Given task:
In the essay below about a summer in Japan, how many scholarships did Shaker Heights High School receive for the exchange program in 2003?

Excerpt:

The Land of the Falling Ego

Originally published in The Vindicator, Spring 2013

The chalkboard in my host class.  Each host class made a chalkboard for their exchange student but mine was clearly the most adorable.

The chalkboard in my host class.  Each host class made a chalkboard for their exchange student but mine was clearly the most adorable.

Kind of a Big Deal

I went to Japan for month during the summer of 2003. Shaker Heights High School had a bi-annual exchange program with sister school Takatori High. All a student had to do was host a Japanese student for three weeks and complete a weekly college-level class about the history of the country. A couple of tests, a five page paper and a complete stranger sleeping in your room for almost a month.  Not really a big deal.  But in 2003 SHHS received ten scholarships for the program and suddenly this meant more students could go.  And by “more students” I mean “my broke self”. So in order to keep it competitive, not only was the class and all its work still required, students now had to do a ten page paper, an essay on why they deserved to go, attend extra Saturday classes and work with the Cleveland Museum of Art’s latest Asian exhibit. There was a time after the summer of 2003 that if you went on the audio tour and visited the Buddhist tabernacle exhibit, you would have heard my voice describing the artifact you were looking at. I didn’t know what I was talking about exactly but I sounded very professional talking about it, so that’s cool.

Stored data:
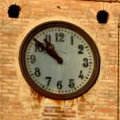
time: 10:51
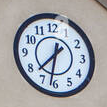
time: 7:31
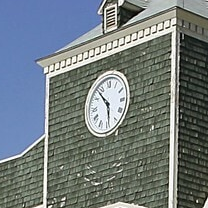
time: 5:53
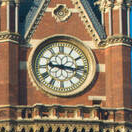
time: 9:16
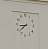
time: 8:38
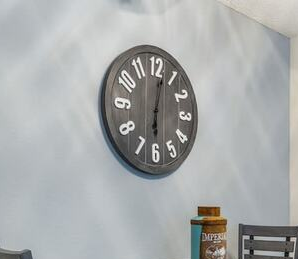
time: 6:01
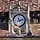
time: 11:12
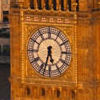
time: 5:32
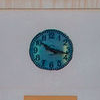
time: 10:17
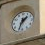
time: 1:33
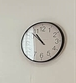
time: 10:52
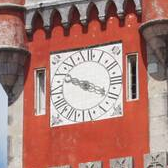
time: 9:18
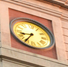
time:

---

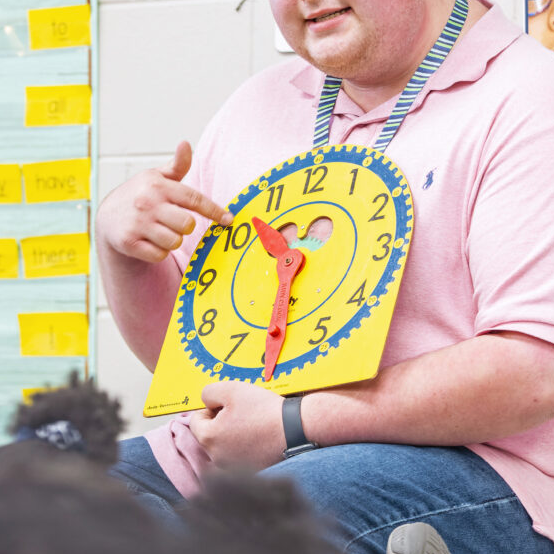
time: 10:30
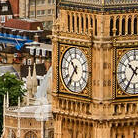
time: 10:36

Worked solution:
Ten scholarships.